The Clean Power Plan
For the first time ever, we as a nation are putting limits on the carbon pollution that drives climate change. Under the Clean Power Plan, each state will reduce carbon emissions from electricity generation, primarily by replacing coal combustion – a major source of carbon pollution – with solar energy and wind power. When fully implemented in 2030, the EPA is predicting renewable energy will make up 28% of total generating capacity.
Ten Reasons we think the Clean Power Plan is Great:
- Americans Want Action: A recent poll by Quinnipiac University shows that 65% of American voters agree with Pope Francis that something has to be done to address climate change. And, as part of its annual Environmental Poll, Gallup reports that solar was voted as the #1 domestic energy source that Americans want to see developed with greater emphasis.
- Renewables Emphasized not Natural Gas: As part of the Plan, President Obama and Gina McCarthy, administrator of the U.S. Environmental Protection Agency, put renewable energy, not natural gas, front and center.
- Renewable Prices Are Dropping: According to the International Renewable Energy Agency's 2014 Renewable Energy Costs Study, solar PV module prices have dropped more than 75% since 2009 and residential solar PV systems are 65% cheaper than in 2008.
- Improves Health: Asthma, chronic obstructive pulmonary disease, lung cancer, heart attacks and stroke are all associated with burning coal -- leading to as many as 13,000 premature deaths every year and more than $100 billion in annual health costs.
- States Incentivized for Taking Action: The Plan includes a voluntary "Clean Energy Incentive Program" that would provide credits to states that expand their wind and solar generation as well as energy efficiency efforts in the two years before the Clean Power Plan's interim goals take effect.
- It Helps Cut Carbon: Power plants account for nearly 40 percent of U.S. carbon dioxide emissions. That's more than every car, truck, and plane in the U.S. combined. Other toxic chemicals such as mercury, sulfur and arsenic are regulated, but, until now, there were no federal limits on the amount of carbon power plants pour into the atmosphere.

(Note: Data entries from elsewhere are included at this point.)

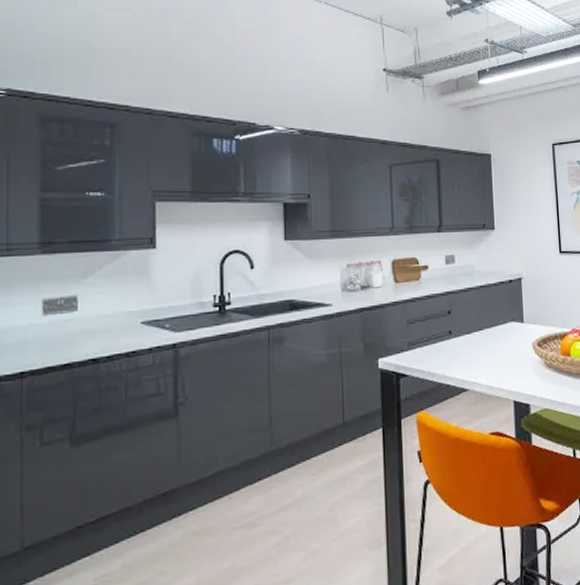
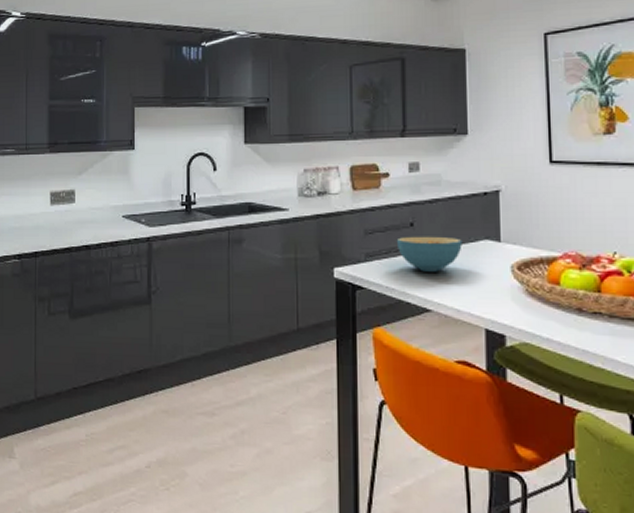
cereal bowl: none [435,321,493,355] -> present [396,236,462,272]

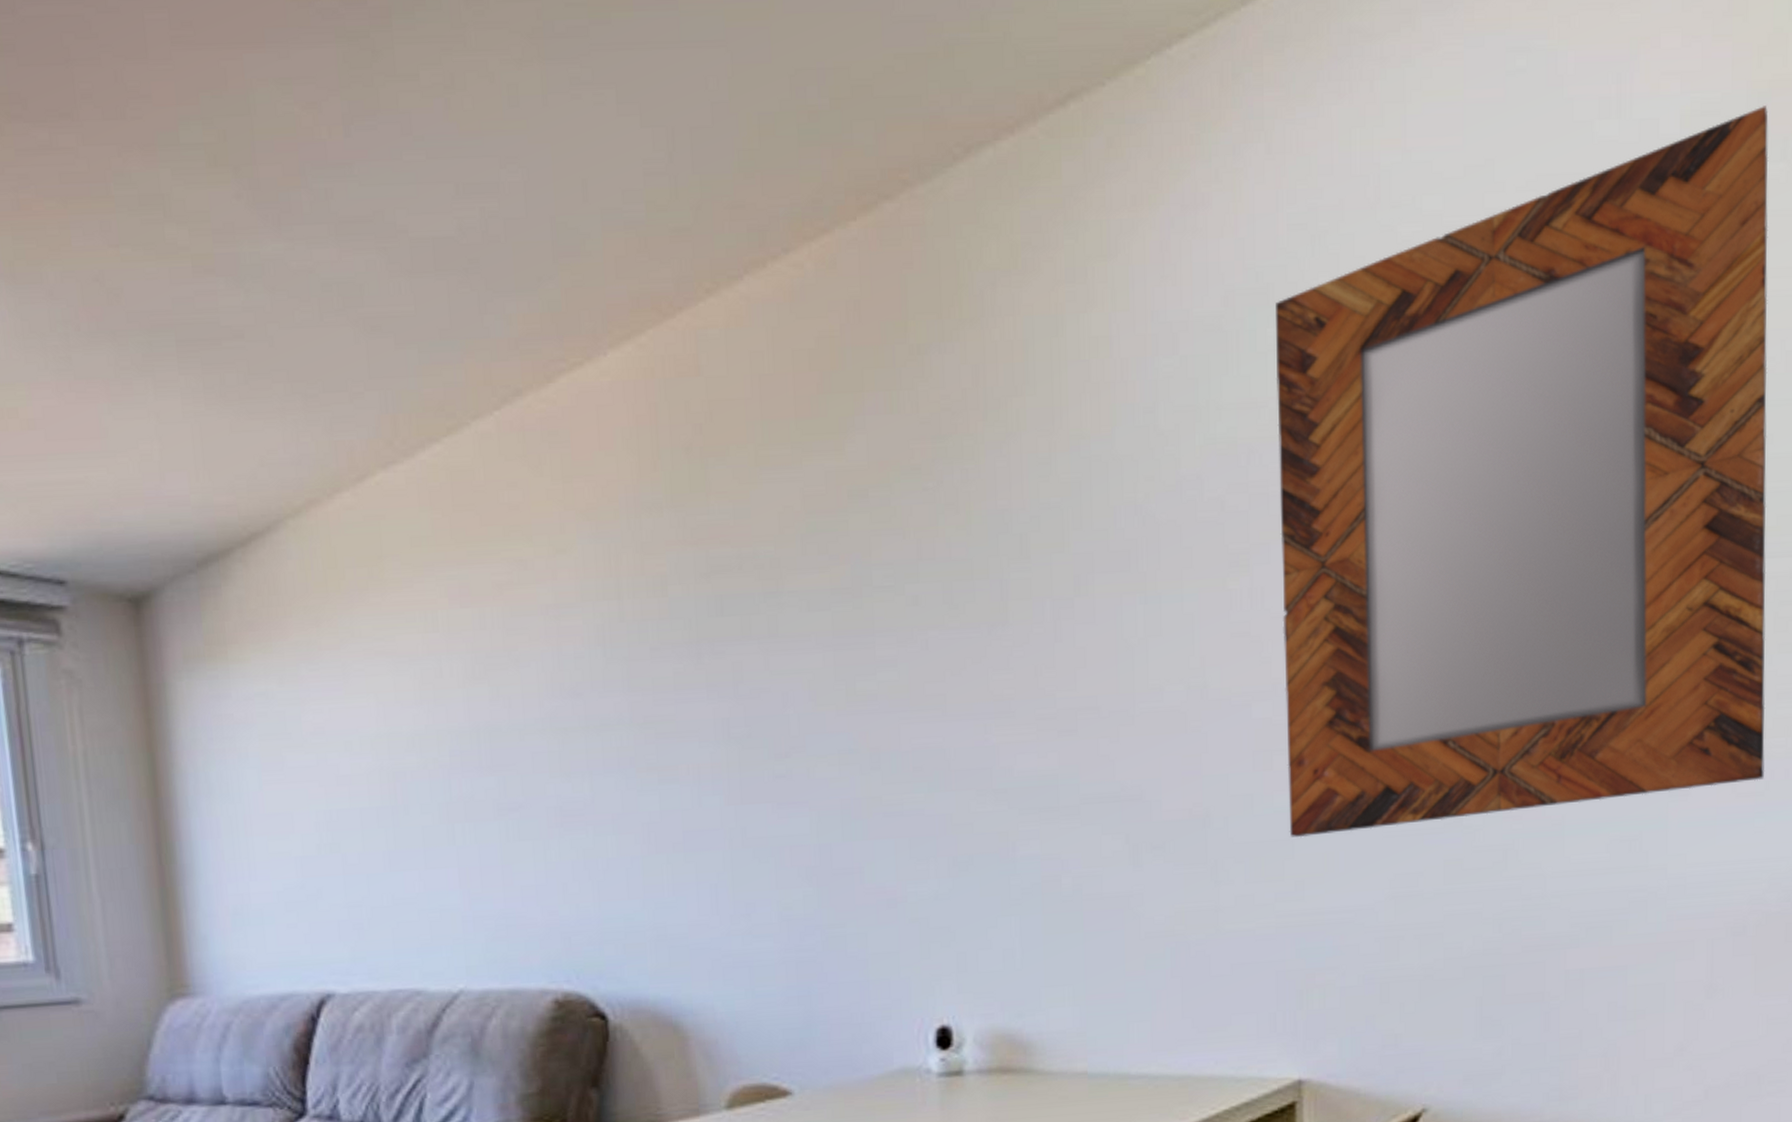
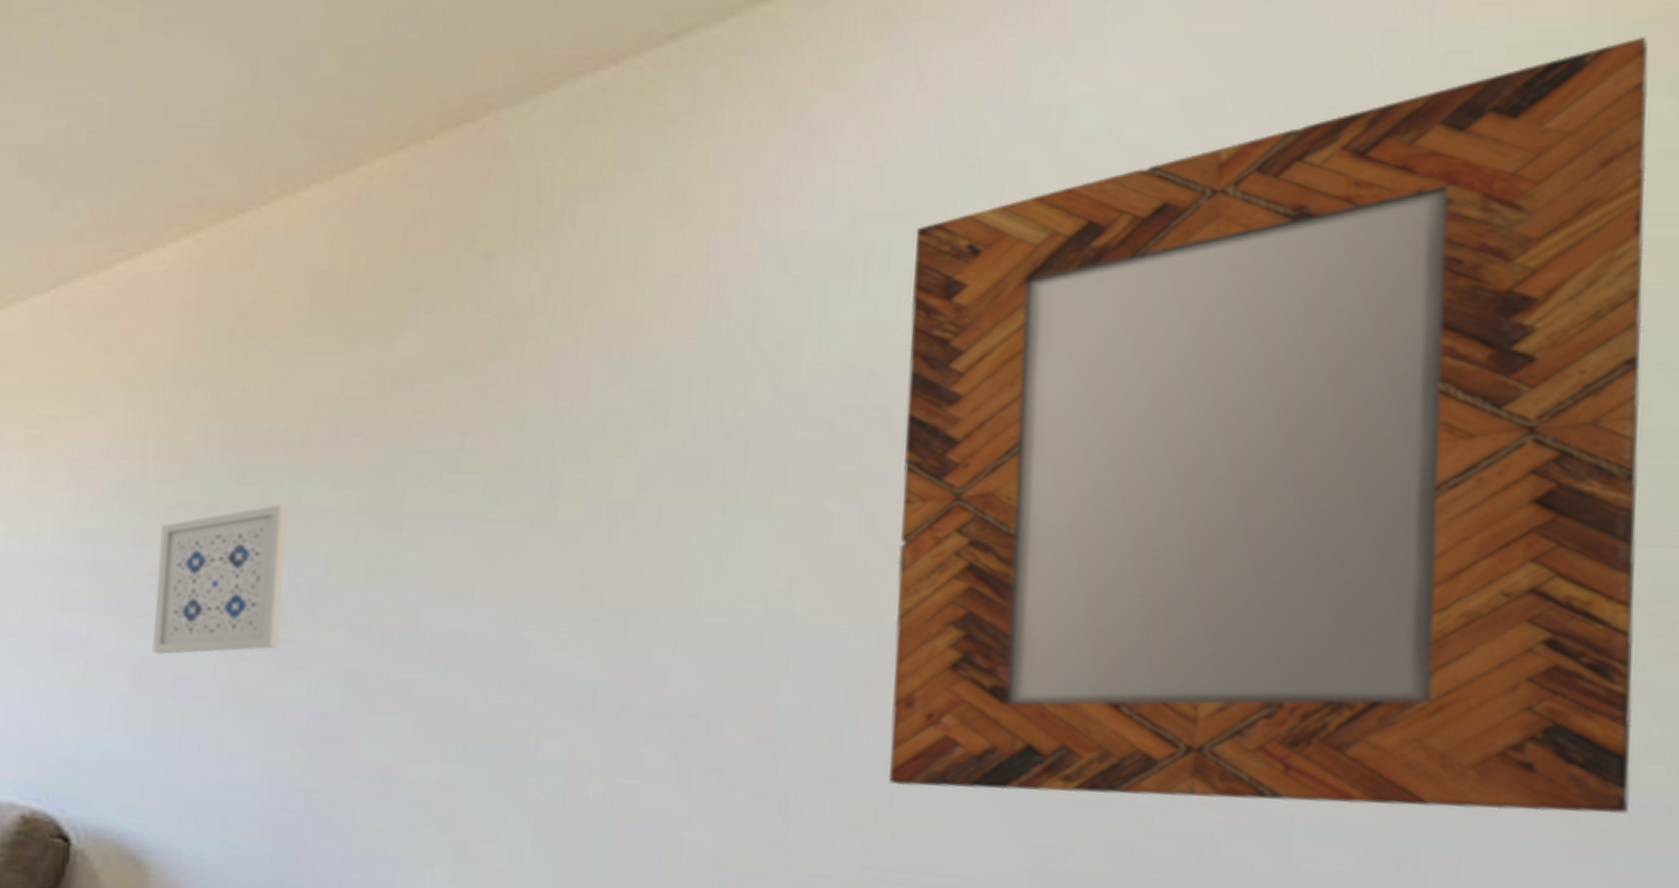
wall art: none [647,634,777,809] -> present [151,505,288,655]

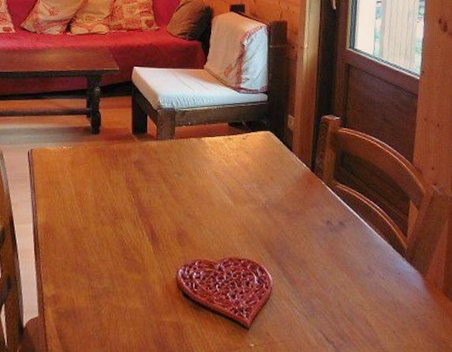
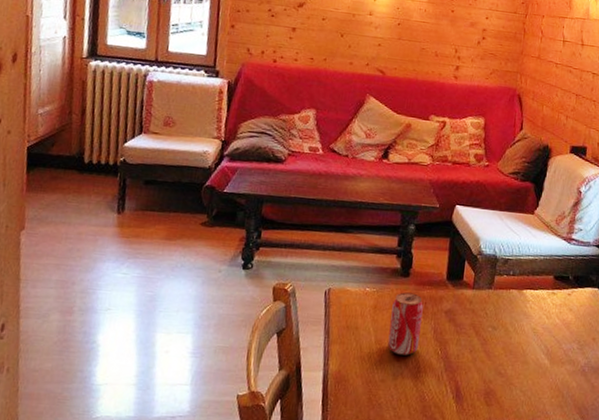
beverage can: none [87,147,114,204] -> present [387,292,423,356]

- Strengthens the Economy: McCarthy says the plan would cost a total of $8.4 billion with total benefits expected to be $34 billion to $54 billion.
- Job Opportunities: Moving from coal to renewable energies presents a myriad number of job opportunities. The Solar Energy Industries Association forecasts 25-50% market growth in all U.S. solar sectors by 2016.
- Security: Growth of renewables contributes to energy diversification which increases grid security. Use of renewables can also reduce fuel imports and insulate the economy to some extent from fossil fuel price rises and swings.
- Increased Investment in Renewables: People can place their confidence in renewables as an enduring industry. 2014 saw green energy investments worldwide surge a solid 17% to $270 billion.